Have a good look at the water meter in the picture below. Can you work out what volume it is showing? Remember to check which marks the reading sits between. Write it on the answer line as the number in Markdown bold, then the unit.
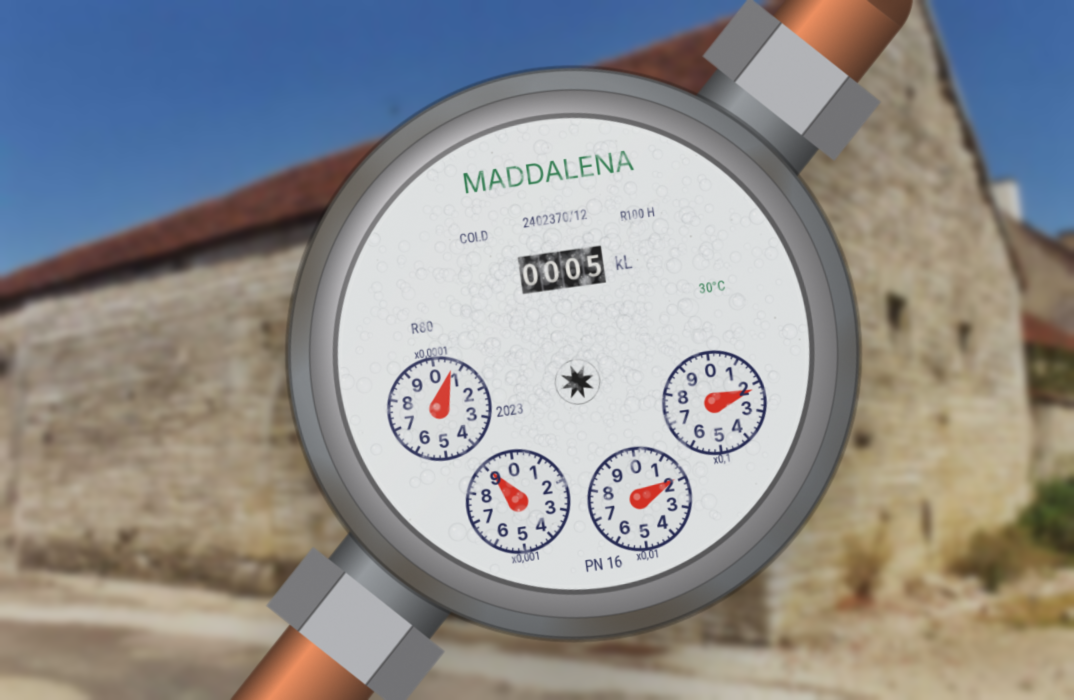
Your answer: **5.2190** kL
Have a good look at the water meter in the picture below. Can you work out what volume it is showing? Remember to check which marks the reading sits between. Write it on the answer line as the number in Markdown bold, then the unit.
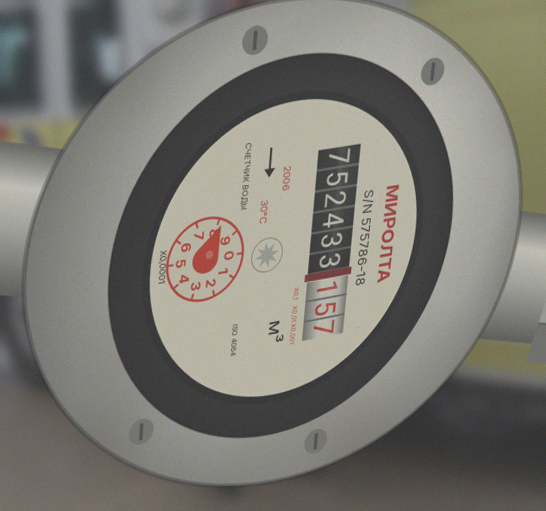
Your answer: **752433.1578** m³
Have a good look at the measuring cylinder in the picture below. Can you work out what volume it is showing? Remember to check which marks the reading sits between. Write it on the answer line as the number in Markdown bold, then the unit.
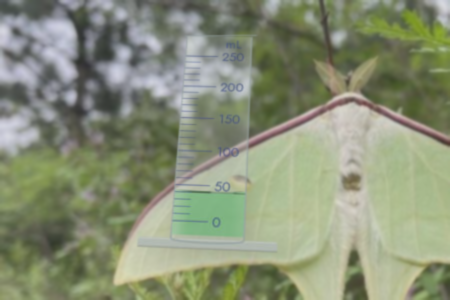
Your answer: **40** mL
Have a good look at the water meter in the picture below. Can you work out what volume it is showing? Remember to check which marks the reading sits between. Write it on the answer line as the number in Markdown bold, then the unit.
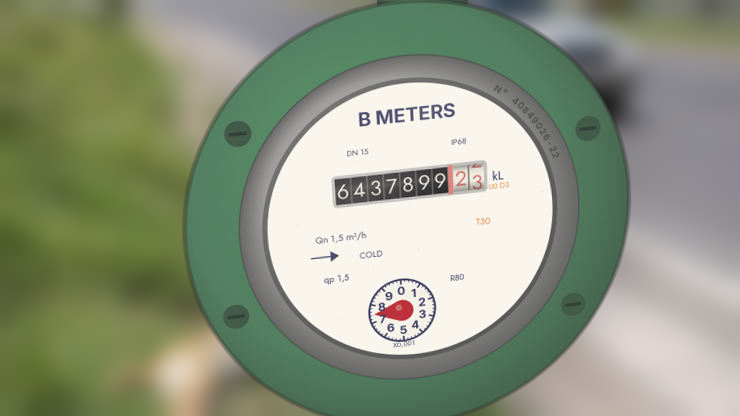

━━━

▶ _TASK TO CARRY OUT_: Reproduce all of the entries above word for word, leaving out the pictures.

▶ _EXERCISE ANSWER_:
Have a good look at the water meter in the picture below. Can you work out what volume it is showing? Remember to check which marks the reading sits between. Write it on the answer line as the number in Markdown bold, then the unit.
Your answer: **5.2190** kL
Have a good look at the water meter in the picture below. Can you work out what volume it is showing? Remember to check which marks the reading sits between. Write it on the answer line as the number in Markdown bold, then the unit.
Your answer: **752433.1578** m³
Have a good look at the measuring cylinder in the picture below. Can you work out what volume it is showing? Remember to check which marks the reading sits between. Write it on the answer line as the number in Markdown bold, then the unit.
Your answer: **40** mL
Have a good look at the water meter in the picture below. Can you work out what volume it is showing? Remember to check which marks the reading sits between. Write it on the answer line as the number in Markdown bold, then the unit.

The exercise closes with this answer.